Exp Brain Res. 2000 Oct;134(3):311-21. doi: 10.1007/s002210000472.
It was proposed to study the proprioceptive sensory coding of movement trajectories during the performance of two-dimensional "drawing-like" movements imposed on the tip of the foot. For this purpose, the activity of the muscle-spindle afferents from the Extensor digitorum longus, Tibialis anterior, Extensor hallucis longus, and Peroneus lateralis muscles was recorded from the lateral peroneal nerve using the microneurographic technique. The drawing movements, describing geometrical shapes such as squares, triangles, ellipses, and circles, were imposed at a constant velocity in both the clockwise and counterclockwise directions. A total number of 44 muscle-spindle afferents were tested, 36 of which were identified as primary and eight as secondary afferents. Whatever the shape of the imposed foot movement, the primary endings from one muscle never discharged throughout the whole trajectory (on average, they discharged for only 49.2% of the length of the trajectory), whereas all the secondary endings discharged for most part of the drawing trajectories (average: 84.8%). The relationship between afferent discharge rate and direction could be described with a cosine-shaped tuning function. The peak of this function corresponded to the preferred sensory direction of the receptor-bearing muscles. The whole path of a given geometrical drawing movement was found to be coded in turn by each of the primary afferents originating from each of the muscles successively stretched. The contribution of each population of muscle afferents from each ankle muscle was represented by a "population vector", whose orientation was the preferred direction of the muscle under consideration and whose length was the mean instantaneous frequency of the afferent population. The "sum vector" corresponding to the sum of all these weighted "population vectors" was found to point in the instantaneous direction of the drawing trajectory, i.e., the tangent to the trajectory. These findings suggest that trajectory information is already encoded at the peripheral level on the basis of the integrated inputs provided by sets of receptors belonging to all the muscles acting on a given joint.
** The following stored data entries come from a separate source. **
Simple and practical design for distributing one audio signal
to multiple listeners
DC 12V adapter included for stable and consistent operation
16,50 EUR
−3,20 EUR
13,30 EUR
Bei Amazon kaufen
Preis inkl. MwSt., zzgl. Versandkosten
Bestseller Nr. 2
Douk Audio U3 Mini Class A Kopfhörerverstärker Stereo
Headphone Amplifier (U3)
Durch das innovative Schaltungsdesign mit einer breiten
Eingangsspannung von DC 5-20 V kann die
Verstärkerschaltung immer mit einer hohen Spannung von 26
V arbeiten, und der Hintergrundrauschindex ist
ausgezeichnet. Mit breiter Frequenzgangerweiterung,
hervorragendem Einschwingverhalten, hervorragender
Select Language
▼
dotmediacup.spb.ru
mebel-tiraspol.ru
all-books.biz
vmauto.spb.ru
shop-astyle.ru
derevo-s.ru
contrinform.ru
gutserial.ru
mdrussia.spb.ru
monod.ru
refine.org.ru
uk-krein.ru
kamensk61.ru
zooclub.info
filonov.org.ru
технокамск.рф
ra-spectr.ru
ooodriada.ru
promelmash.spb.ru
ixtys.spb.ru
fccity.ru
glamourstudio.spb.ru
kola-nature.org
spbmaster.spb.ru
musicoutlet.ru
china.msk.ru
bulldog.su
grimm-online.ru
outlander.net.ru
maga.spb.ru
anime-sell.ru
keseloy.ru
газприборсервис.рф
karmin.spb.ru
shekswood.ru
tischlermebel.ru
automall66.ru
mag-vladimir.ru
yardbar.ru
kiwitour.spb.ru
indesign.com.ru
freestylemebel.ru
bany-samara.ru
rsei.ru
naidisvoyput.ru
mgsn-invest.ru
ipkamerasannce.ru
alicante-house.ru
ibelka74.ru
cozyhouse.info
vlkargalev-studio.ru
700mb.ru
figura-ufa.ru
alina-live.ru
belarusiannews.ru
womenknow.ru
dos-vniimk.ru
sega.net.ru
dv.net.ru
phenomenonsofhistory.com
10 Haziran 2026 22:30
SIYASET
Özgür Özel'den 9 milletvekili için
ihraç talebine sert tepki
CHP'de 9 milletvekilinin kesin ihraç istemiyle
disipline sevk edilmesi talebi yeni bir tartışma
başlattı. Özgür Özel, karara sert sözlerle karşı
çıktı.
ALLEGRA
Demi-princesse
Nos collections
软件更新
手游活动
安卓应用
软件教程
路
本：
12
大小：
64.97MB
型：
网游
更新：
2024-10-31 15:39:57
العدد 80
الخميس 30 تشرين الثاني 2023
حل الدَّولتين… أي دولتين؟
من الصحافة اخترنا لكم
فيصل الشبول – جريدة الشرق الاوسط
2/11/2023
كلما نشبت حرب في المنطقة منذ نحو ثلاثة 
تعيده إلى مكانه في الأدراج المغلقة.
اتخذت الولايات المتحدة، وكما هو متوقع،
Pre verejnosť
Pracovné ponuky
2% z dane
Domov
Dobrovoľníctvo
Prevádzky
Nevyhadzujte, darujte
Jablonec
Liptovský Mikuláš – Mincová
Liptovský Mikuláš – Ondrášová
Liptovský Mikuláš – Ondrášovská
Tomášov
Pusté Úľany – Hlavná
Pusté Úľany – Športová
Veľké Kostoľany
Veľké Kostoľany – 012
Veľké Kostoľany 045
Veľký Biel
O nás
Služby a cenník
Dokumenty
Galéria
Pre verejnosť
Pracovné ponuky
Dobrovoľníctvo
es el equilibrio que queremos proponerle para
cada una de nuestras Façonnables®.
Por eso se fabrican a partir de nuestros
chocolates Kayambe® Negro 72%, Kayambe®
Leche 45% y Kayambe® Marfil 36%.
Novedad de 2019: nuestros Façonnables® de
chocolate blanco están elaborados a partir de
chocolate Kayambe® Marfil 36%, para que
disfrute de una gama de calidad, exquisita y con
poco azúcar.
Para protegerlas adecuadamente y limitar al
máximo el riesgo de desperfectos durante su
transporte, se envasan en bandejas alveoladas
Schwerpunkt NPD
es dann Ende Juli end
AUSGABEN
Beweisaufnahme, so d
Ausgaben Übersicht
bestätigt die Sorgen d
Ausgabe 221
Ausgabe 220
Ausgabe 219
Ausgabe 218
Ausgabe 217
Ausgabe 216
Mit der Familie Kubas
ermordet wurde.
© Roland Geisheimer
有人提议研究在施加于脚尖的二维“绘图样”运动执行过程中运动轨迹的本体感觉编码。为此,使用微神经图技术从腓总外侧神经记录来自趾长伸肌、胫骨前肌、拇长伸肌和腓骨短肌的肌梭传入纤维的活动。描述正方形、三角形、椭圆形和圆形等几何形状的绘图运动以恒定速度在顺时针和逆时针方向上进行。总共测试了44条肌梭传入纤维,其中36条被鉴定为初级传入纤维,8条为次级传入纤维。无论施加的足部运动形状如何,来自一块肌肉的初级末梢在整个轨迹中都不会全程放电(平均而言,它们仅在轨迹长度的49.2% 时间内放电),而所有次级末梢在绘图轨迹的大部分时间内都会放电(平均:84.8%)。传入放电率与方向之间的关系可用余弦形调谐函数来描述。该函数的峰值对应于含感受器肌肉的首选感觉方向。发现给定几何绘图运动的整个路径依次由源自相继被拉伸的每块肌肉的每条初级传入纤维进行编码。来自每个踝关节肌肉的每组肌传入纤维的贡献由一个“群体向量”表示,其方向是所考虑肌肉的首选方向,其长度是传入群体的平均瞬时频率。发现对应于所有这些加权“群体向量”之和的“和向量”指向绘图轨迹的瞬时方向,即轨迹的切线方向。这些发现表明,轨迹信息已经在周边水平上基于作用于给定关节的所有肌肉所属的感受器集合提供的综合输入进行编码。